L’alcol attraversa facilmente la placenta e raggiunge il feto, nel quale si riscontrano quantità di alcol simili a quelle presenti nel sangue materno.
Nel feto gli enzimi epatici responsabili del metabolismo dell’alcol sono ancora poco sviluppati: l’alcol può quindi arrecare i suoi effetti dannosi ai tessuti in formazione e in crescita per lungo tempo.
I danni provocati al feto dal consumo eccessivo di alcol dipendono sia dalla quantità giornaliera di alcol ingerita, sia dal periodo della gravidanza in cui si fa abuso di alcolici:
l’assunzione smodata nei primi tre mesi di gravidanza provoca danni molto gravi, il più delle volte incompatibili con la sopravvivenza dell’embrione;
se l’abuso avviene dal 2’ semestre in poi ci potranno essere malformazioni e ritardi sulla crescita del feto, complicanze durante il parto.

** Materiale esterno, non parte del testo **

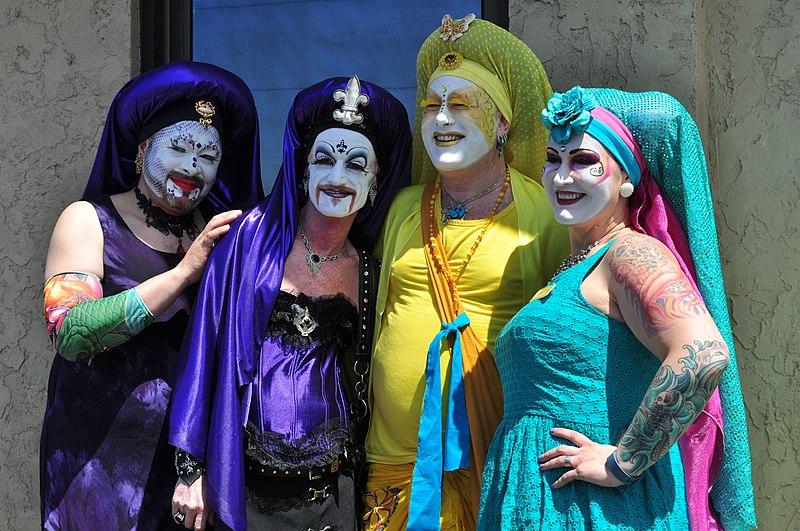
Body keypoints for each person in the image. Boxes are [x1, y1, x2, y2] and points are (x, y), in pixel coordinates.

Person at [478, 86, 757, 530]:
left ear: (625, 177)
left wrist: (622, 462)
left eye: (584, 161)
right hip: (553, 506)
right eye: (554, 159)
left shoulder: (628, 253)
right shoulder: (577, 266)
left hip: (604, 511)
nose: (562, 176)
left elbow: (703, 353)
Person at [168, 76, 411, 530]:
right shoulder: (248, 242)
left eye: (357, 165)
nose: (338, 178)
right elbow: (202, 352)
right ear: (303, 170)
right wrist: (190, 470)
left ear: (375, 184)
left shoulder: (369, 271)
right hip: (246, 492)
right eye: (324, 159)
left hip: (331, 495)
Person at [363, 14, 569, 531]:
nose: (442, 119)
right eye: (432, 106)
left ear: (503, 124)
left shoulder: (542, 214)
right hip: (393, 464)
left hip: (489, 457)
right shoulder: (402, 208)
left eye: (461, 105)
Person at [39, 61, 264, 530]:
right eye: (178, 147)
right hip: (94, 458)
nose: (191, 167)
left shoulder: (220, 236)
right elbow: (71, 332)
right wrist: (183, 274)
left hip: (185, 472)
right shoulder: (87, 221)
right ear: (142, 151)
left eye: (207, 156)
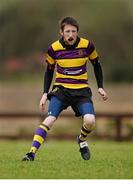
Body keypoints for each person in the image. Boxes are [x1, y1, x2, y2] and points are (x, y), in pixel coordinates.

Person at [22, 16, 108, 161]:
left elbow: (97, 65)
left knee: (90, 120)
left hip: (81, 91)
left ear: (77, 32)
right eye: (67, 31)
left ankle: (81, 140)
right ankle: (31, 153)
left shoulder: (88, 46)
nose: (71, 34)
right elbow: (49, 71)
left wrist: (100, 87)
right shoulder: (53, 49)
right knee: (49, 120)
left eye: (74, 31)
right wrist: (44, 93)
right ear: (61, 32)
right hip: (61, 91)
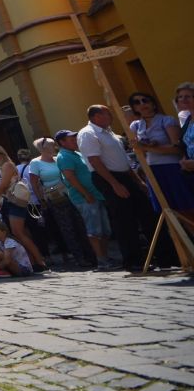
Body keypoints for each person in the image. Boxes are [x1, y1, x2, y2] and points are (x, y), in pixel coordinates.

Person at [78, 104, 157, 271]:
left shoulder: (110, 133)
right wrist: (114, 184)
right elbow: (95, 161)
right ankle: (133, 259)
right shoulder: (88, 133)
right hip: (108, 177)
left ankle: (157, 253)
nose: (111, 117)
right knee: (124, 219)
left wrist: (137, 181)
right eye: (108, 114)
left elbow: (122, 160)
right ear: (97, 116)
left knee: (146, 213)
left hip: (124, 175)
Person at [28, 137, 95, 269]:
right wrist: (41, 200)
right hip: (56, 198)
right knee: (67, 227)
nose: (55, 146)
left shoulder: (58, 158)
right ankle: (79, 257)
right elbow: (34, 183)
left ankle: (90, 254)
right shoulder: (35, 163)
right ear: (43, 148)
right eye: (52, 144)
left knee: (81, 224)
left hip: (71, 194)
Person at [56, 129, 118, 271]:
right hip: (85, 198)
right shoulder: (64, 156)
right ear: (62, 142)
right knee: (95, 229)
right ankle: (101, 260)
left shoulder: (76, 153)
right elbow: (70, 177)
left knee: (105, 229)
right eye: (71, 139)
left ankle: (105, 257)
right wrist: (85, 194)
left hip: (96, 195)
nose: (75, 140)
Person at [128, 92, 194, 225]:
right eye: (137, 102)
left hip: (172, 168)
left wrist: (148, 147)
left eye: (145, 100)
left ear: (153, 103)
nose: (142, 104)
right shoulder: (135, 126)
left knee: (186, 208)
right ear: (134, 108)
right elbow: (138, 149)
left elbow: (177, 148)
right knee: (168, 212)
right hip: (153, 171)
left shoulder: (166, 120)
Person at [0, 143, 46, 271]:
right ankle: (30, 261)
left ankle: (40, 261)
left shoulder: (7, 165)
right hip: (4, 204)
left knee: (18, 232)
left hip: (14, 201)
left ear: (1, 154)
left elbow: (3, 184)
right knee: (18, 234)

Le donne alcoliste da lungo tempo, anche se sospendono o riducono l’assunzione di alcolici in gravidanza, corrono comunque il rischio di avere figli con disturbi e alterazioni del sistema nervoso centrale, a causa delle lesioni irreversibili indotte dall’alcol nell’organismo materno e delle carenze vitaminiche che si ripercuotono inevitabilmente sullo sviluppo fetale.
Anche durante l’allattamento le donne debbono astenersi dal consumare alcolici in quanto l’alcol ingerito passa rapidamente dal sangue alla ghiandola mammaria e quindi può provocare nel neonato una vera e propria intossicazione alcolica.